Which lines run from the one containing "Give the box of the tub at (254, 912)." to the end of the entries below? Reproduce them exactly, both ends included.
== INPUT ==
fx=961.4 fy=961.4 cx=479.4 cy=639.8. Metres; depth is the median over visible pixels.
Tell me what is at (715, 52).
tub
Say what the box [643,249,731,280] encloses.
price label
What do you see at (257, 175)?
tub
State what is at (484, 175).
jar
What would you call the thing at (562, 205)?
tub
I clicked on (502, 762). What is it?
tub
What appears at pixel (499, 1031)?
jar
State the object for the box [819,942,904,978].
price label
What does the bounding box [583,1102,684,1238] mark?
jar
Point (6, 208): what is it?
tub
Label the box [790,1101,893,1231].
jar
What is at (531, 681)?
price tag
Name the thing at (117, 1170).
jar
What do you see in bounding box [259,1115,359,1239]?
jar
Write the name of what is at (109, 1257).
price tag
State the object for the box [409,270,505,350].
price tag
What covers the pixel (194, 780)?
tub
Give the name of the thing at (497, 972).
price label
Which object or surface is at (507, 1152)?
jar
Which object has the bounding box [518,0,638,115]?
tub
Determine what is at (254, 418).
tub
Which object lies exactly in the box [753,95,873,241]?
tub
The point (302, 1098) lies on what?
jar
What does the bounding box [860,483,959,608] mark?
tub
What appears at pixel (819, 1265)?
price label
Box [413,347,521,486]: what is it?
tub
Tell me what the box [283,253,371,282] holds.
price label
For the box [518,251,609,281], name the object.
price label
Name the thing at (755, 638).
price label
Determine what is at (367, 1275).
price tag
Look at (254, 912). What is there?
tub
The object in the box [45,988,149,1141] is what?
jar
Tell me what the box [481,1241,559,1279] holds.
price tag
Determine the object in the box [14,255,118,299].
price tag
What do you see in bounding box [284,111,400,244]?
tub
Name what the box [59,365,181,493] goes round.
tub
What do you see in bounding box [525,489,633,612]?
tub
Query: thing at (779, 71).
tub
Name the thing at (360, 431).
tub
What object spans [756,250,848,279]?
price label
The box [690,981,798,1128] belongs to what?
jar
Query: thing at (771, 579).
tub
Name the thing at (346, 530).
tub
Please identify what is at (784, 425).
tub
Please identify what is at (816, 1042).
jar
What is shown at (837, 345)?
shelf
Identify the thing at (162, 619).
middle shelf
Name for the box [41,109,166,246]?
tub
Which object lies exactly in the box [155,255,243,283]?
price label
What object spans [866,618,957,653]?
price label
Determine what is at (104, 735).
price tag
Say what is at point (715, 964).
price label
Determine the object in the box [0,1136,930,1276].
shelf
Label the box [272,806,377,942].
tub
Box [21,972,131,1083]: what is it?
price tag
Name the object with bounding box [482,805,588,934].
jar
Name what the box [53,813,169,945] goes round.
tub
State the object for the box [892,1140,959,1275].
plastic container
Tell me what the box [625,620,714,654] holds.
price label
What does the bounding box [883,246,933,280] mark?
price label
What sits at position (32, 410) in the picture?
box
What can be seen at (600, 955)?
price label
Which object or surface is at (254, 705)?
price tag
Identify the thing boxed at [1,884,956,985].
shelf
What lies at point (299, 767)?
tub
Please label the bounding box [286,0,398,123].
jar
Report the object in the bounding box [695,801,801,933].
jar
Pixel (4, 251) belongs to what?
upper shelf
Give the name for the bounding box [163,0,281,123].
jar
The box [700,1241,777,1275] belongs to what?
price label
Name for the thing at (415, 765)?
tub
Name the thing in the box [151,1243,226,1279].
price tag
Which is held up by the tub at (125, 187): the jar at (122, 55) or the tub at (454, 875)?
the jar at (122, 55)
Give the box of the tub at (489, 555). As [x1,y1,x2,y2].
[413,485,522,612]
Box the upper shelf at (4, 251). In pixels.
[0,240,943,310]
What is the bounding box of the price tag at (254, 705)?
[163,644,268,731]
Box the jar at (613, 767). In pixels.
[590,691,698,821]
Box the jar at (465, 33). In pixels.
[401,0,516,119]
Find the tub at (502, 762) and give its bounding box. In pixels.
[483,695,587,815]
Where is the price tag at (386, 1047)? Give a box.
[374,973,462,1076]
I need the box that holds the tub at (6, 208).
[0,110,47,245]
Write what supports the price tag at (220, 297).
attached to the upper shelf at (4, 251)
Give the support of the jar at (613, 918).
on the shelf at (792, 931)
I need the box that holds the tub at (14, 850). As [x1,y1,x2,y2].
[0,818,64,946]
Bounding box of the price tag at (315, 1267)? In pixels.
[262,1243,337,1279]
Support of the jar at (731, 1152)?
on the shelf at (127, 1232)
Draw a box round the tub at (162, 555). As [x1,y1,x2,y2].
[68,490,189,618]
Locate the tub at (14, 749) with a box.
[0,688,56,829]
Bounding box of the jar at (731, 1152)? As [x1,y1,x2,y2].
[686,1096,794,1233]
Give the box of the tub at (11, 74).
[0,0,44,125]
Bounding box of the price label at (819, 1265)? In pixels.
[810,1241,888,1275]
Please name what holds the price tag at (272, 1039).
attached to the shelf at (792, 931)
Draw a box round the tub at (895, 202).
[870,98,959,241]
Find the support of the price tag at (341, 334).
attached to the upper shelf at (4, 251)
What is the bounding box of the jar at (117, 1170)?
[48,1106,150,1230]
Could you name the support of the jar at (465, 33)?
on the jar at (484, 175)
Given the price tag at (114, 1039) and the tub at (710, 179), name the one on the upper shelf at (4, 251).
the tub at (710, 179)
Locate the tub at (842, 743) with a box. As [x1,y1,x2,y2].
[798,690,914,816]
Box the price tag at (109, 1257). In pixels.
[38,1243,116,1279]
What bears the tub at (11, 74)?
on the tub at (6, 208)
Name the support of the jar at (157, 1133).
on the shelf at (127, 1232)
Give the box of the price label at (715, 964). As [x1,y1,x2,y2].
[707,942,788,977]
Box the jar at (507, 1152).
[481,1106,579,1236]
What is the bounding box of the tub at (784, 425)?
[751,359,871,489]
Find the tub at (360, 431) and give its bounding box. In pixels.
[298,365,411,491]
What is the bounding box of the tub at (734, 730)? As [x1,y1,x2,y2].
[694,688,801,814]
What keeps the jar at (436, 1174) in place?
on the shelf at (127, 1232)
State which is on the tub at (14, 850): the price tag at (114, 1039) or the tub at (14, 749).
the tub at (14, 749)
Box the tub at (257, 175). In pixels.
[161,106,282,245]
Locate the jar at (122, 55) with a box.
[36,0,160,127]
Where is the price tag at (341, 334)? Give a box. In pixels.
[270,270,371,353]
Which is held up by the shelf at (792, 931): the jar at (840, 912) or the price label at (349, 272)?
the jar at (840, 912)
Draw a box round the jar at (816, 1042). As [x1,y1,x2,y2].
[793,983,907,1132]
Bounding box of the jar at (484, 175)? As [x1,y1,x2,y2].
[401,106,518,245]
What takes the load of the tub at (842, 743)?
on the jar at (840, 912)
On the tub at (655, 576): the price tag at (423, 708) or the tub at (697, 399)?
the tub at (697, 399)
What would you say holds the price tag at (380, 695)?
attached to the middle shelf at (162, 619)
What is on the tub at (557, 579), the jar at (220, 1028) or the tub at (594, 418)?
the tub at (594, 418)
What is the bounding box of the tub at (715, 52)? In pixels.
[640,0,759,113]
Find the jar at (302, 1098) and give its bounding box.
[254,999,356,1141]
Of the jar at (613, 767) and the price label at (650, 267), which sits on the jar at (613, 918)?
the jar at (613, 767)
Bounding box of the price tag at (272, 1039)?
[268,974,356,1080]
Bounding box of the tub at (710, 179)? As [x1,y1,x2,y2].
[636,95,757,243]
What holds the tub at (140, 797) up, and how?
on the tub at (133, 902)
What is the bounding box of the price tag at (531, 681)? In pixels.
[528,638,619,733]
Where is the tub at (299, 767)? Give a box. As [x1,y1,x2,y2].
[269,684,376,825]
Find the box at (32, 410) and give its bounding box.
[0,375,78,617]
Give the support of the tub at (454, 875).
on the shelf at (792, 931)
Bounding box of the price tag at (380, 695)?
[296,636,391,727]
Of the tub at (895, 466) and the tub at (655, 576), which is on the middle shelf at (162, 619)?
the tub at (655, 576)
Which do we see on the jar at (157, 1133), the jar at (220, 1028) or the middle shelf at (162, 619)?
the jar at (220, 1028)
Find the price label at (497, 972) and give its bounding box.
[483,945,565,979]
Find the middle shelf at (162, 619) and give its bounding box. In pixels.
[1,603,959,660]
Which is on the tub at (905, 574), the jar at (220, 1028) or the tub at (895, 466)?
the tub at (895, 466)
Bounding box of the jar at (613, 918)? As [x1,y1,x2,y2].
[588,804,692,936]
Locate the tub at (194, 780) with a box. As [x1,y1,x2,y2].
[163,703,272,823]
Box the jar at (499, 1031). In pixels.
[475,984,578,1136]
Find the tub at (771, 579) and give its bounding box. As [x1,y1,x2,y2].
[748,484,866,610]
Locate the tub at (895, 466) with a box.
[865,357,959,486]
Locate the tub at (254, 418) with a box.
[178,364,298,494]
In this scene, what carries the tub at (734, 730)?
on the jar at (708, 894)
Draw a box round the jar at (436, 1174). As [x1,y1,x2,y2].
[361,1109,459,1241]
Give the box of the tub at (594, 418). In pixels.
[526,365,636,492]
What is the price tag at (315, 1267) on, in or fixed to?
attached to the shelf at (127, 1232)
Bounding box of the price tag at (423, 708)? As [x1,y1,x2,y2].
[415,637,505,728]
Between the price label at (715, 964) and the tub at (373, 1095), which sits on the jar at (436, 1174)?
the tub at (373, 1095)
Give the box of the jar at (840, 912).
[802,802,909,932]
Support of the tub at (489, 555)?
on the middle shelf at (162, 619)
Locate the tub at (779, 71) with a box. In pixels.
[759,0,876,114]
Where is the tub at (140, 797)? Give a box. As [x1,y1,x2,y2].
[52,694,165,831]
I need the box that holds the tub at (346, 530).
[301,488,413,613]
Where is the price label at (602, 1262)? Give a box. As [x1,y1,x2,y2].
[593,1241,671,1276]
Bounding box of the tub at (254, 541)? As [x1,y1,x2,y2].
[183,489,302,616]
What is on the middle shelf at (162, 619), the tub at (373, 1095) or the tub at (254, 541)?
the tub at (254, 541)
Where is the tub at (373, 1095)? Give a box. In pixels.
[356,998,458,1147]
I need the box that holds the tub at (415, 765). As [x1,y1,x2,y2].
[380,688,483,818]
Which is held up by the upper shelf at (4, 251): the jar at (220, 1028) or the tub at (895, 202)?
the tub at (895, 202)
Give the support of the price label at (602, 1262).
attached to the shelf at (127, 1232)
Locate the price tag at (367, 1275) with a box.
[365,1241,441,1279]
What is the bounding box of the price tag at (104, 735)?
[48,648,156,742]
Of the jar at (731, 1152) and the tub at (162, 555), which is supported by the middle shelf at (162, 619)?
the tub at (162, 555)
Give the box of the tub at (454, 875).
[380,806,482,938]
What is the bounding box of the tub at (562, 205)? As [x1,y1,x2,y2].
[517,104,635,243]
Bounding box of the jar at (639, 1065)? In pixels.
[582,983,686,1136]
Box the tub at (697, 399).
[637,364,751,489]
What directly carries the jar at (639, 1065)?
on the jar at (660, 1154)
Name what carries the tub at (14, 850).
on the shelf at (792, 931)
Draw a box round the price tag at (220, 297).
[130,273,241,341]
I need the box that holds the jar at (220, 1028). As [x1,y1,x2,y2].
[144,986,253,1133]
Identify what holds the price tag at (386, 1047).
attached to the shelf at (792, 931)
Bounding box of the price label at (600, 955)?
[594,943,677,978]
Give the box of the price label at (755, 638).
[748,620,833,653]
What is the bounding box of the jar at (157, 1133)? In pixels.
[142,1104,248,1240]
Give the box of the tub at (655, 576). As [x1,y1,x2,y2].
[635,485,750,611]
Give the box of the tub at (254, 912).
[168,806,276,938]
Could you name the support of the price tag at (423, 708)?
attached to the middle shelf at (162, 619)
===
• FINAL ANSWER:
Give the box of the tub at (254, 912).
[168,806,276,938]
Could you name the support of the price tag at (423, 708)?
attached to the middle shelf at (162, 619)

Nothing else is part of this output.